The research team burned 50-hectare forest plots in southeast Amazonia over an eight year period in hopes of gaining insight into how the changing weather affected tree deaths, a Woods Hole Research Center news release reported.

"[The surprise was] the importance of drought.  The forest didn't burn much in average years, but burned extensively in drought years," Woods Hole Research Center scientists Michael Coe said in the news release.

Climate change is expected to cut down the rainy season in the region and increase dry seasons and drought conditions.

"We tend to think only about average conditions but it is the non-average conditions we have to worry about," Dr. Coe said.

The experimental burns showed that fires in 2007 burned 10 times more area than they had in past years.  This is "an area equivalent to a million soccer fields" co-author Douglas Morton of NASA said in the news release.
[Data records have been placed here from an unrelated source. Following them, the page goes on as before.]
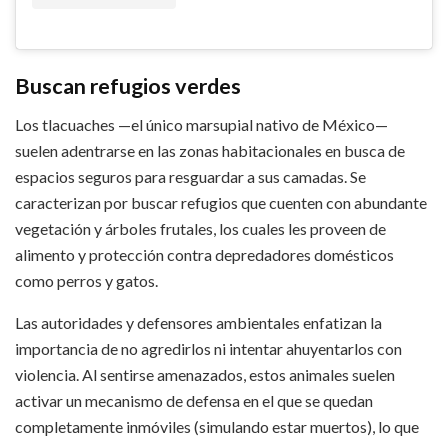
Buscan refugios verdes
Los tlacuaches —el único marsupial nativo de México—
suelen adentrarse en las zonas habitacionales en busca de
espacios seguros para resguardar a sus camadas. Se
caracterizan por buscar refugios que cuenten con abundante
vegetación y árboles frutales, los cuales les proveen de
alimento y protección contra depredadores domésticos
como perros y gatos.
Las autoridades y defensores ambientales enfatizan la
importancia de no agredirlos ni intentar ahuyentarlos con
violencia. Al sentirse amenazados, estos animales suelen
activar un mecanismo de defensa en el que se quedan
completamente inmóviles (simulando estar muertos), lo que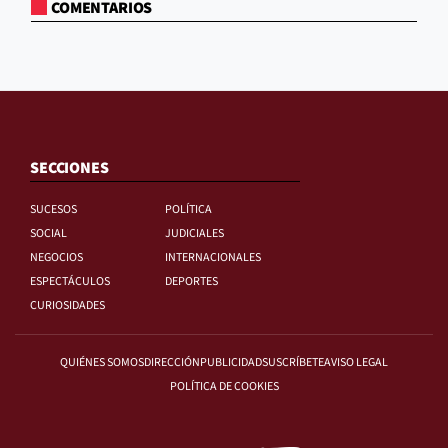
COMENTARIOS
SECCIONES
SUCESOS
POLÍTICA
SOCIAL
JUDICIALES
NEGOCIOS
INTERNACIONALES
ESPECTÁCULOS
DEPORTES
CURIOSIDADES
QUIÉNES SOMOS
DIRECCIÓN
PUBLICIDAD
SUSCRÍBETE
AVISO LEGAL
POLÍTICA DE COOKIES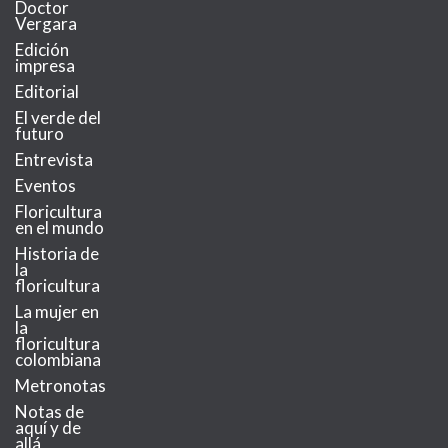
Doctor
Vergara
Edición
impresa
Editorial
El verde del
futuro
Entrevista
Eventos
Floricultura
en el mundo
Historia de
la
floricultura
La mujer en
la
floricultura
colombiana
Metronotas
Notas de
aquí y de
allá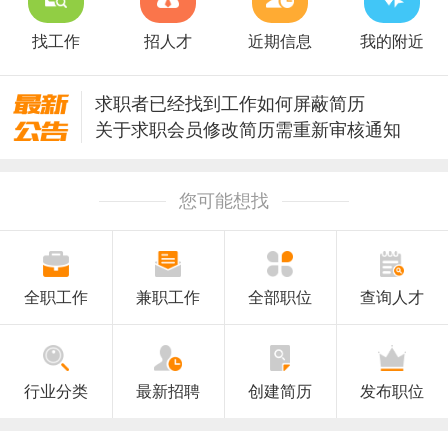
找工作
招人才
近期信息
我的附近
求职者已经找到工作如何屏蔽简历
关于求职会员修改简历需重新审核通知
关于升级安全保护修改密码的通知
澄海人才网招聘信息审核规则
您可能想找
全职工作
兼职工作
全部职位
查询人才
行业分类
最新招聘
创建简历
发布职位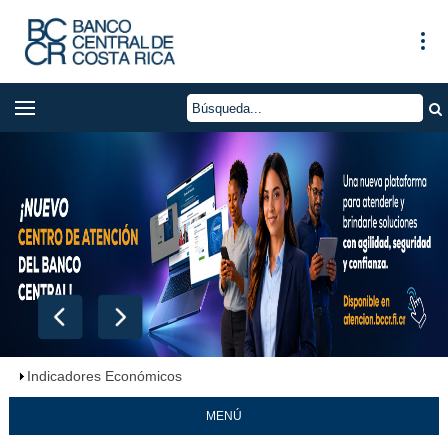
Indicadores Económicos
MENÚ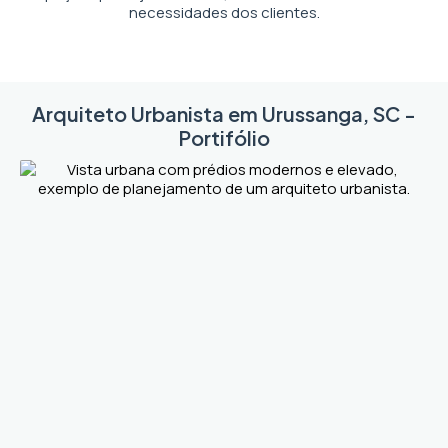
necessidades dos clientes.
Arquiteto Urbanista em Urussanga, SC -
Portifólio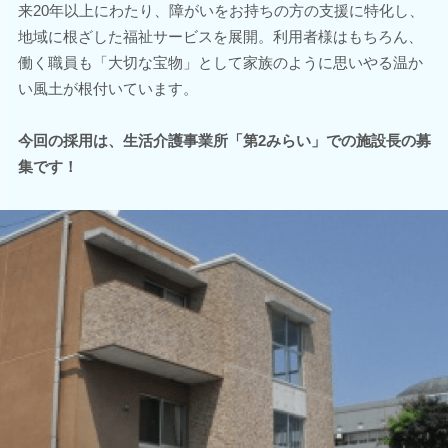
来20年以上にわたり、障がいをお持ちの方の支援に特化し、
地域に根ざした福祉サービスを展開。利用者様はもちろん、
働く職員も「大切な宝物」として家族のように思いやる温か
い風土が根付いています。
今回の採用は、生活介護事業所「第2みらい」での施設長の募
集です！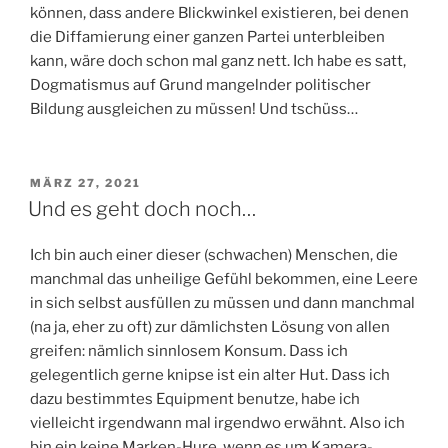
können, dass andere Blickwinkel existieren, bei denen
die Diffamierung einer ganzen Partei unterbleiben
kann, wäre doch schon mal ganz nett. Ich habe es satt,
Dogmatismus auf Grund mangelnder politischer
Bildung ausgleichen zu müssen! Und tschüss…
VERÖFFENTLICHT
MÄRZ 27, 2021
AM
Und es geht doch noch…
Ich bin auch einer dieser (schwachen) Menschen, die
manchmal das unheilige Gefühl bekommen, eine Leere
in sich selbst ausfüllen zu müssen und dann manchmal
(na ja, eher zu oft) zur dämlichsten Lösung von allen
greifen: nämlich sinnlosem Konsum. Dass ich
gelegentlich gerne knipse ist ein alter Hut. Dass ich
dazu bestimmtes Equipment benutze, habe ich
vielleicht irgendwann mal irgendwo erwähnt. Also ich
bin ein keine Marken-Hure, wenn es um Kamera-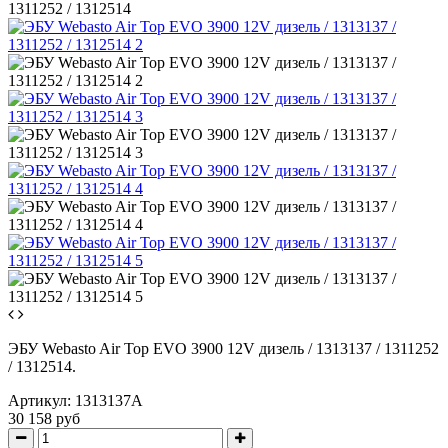
ЭБУ Webasto Air Top EVO 3900 12V дизель / 1313137 / 1311252
/ 1312514.
Артикул:
1313137A
30 158 руб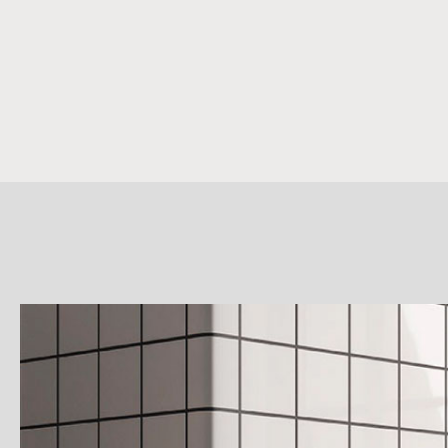
詳
細
介
紹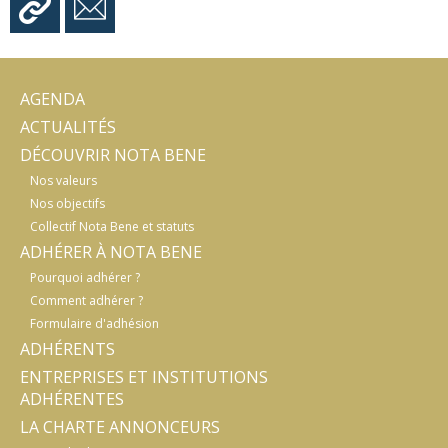
AGENDA
ACTUALITÉS
DÉCOUVRIR NOTA BENE
Nos valeurs
Nos objectifs
Collectif Nota Bene et statuts
ADHÉRER À NOTA BENE
Pourquoi adhérer ?
Comment adhérer ?
Formulaire d'adhésion
ADHÉRENTS
ENTREPRISES ET INSTITUTIONS
ADHÉRENTES
LA CHARTE ANNONCEURS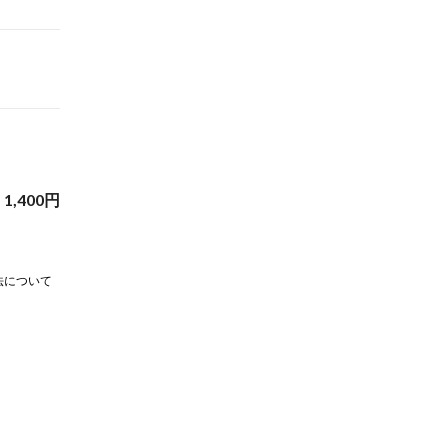
1,400
円
法について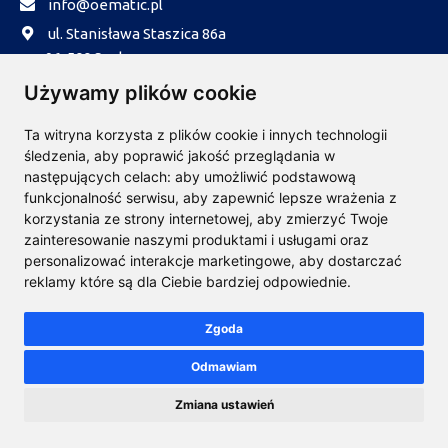
info@oematic.pl
ul. Stanisława Staszica 86a
96-500 Sochaczew
Informacje
Używamy plików cookie
Realizacja zamówień
Ta witryna korzysta z plików cookie i innych technologii
Płatności
śledzenia, aby poprawić jakość przeglądania w
następujących celach:
aby umożliwić podstawową
Reklamacje
funkcjonalność serwisu
,
aby zapewnić lepsze wrażenia z
Dla firm B2B
korzystania ze strony internetowej
,
aby zmierzyć Twoje
O nas
zainteresowanie naszymi produktami i usługami oraz
personalizować interakcje marketingowe
,
aby dostarczać
Regulaminy
reklamy które są dla Ciebie bardziej odpowiednie
.
Regulamin
Zgoda
Polityka prywatności
Społeczność
Odmawiam
Zmiana ustawień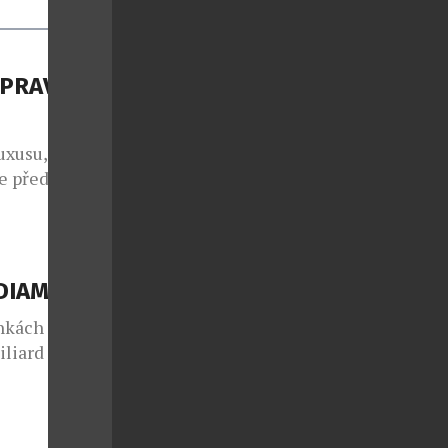
PRAVIDLA
uxusu,
e předávají z
ech se vedle
také
tejné
, jejich vznik
 DIAMANTY
olik týdnů.
nkách
iard let, ale
ka týdnů v
b-growny, se
–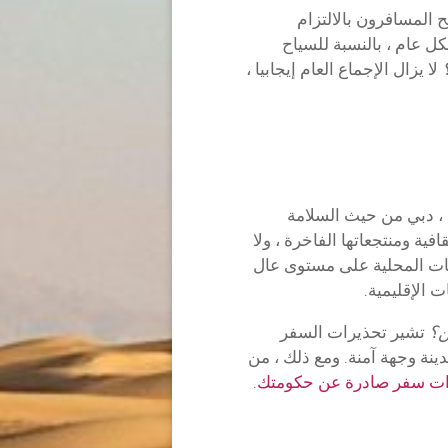
 المسافرون بالالتزام
ل عام ، بالنسبة للسياح
لا يزال الإجماع العام إيجابيا ،
 ، دبي من حيث السلامة
فية ومنتجعاتها الفاخرة ، ولا
طات المحلية على مستوى عال
 الإقليمية.
ن؟
تشير تحذيرات السفر
دينة وجهة آمنة. ومع ذلك ، من
ات سفر صادرة عن حكومتك
.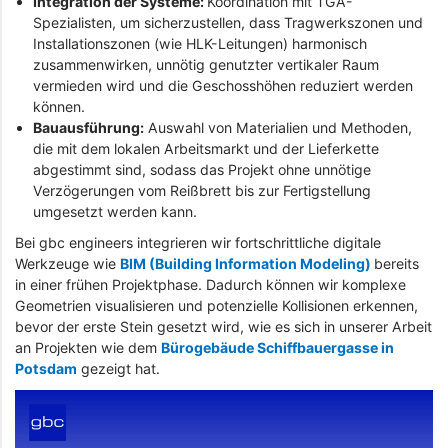
Integration der Systeme:
Koordination mit TGA-
Spezialisten, um sicherzustellen, dass Tragwerkszonen und
Installationszonen (wie HLK-Leitungen) harmonisch
zusammenwirken, unnötig genutzter vertikaler Raum
vermieden wird und die Geschosshöhen reduziert werden
können.
Bauausführung:
Auswahl von Materialien und Methoden,
die mit dem lokalen Arbeitsmarkt und der Lieferkette
abgestimmt sind, sodass das Projekt ohne unnötige
Verzögerungen vom Reißbrett bis zur Fertigstellung
umgesetzt werden kann.
Bei gbc engineers integrieren wir fortschrittliche digitale
Werkzeuge wie
BIM (Building Information Modeling)
bereits
in einer frühen Projektphase. Dadurch können wir komplexe
Geometrien visualisieren und potenzielle Kollisionen erkennen,
bevor der erste Stein gesetzt wird, wie es sich in unserer Arbeit
an Projekten wie dem
Bürogebäude Schiffbauergasse in
Potsdam
gezeigt hat.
"Agricultural development has created smaller forest fragments, which exposes forest edges to the hotter dryer conditions in the surrounding landscape and makes them vulnerable to escaped fires," Doctor Marcia Macedo, another researchers on the project, said in the news release. "These fragmented forests are more likely to be invaded by flammable grasses, which further increase the likelihood and intensity of future fires."

The research shows that fires are already destroying Southern Amazonia forests and the devastation is only going to get worse.

"This study shows that fires are already degrading large areas of forests in Southern Amazonia and highlights the need to include interactions between extreme weather events and fire when attempting to predict the future of Amazonian forests under a changing climate," lead-author doctor Paulo Brando said in the news release.

"None of the models used to evaluate future Amazon forest health include fire, so most predictions grossly underestimate the amount of tree death and overestimate overall forest health," Dr. Coe said.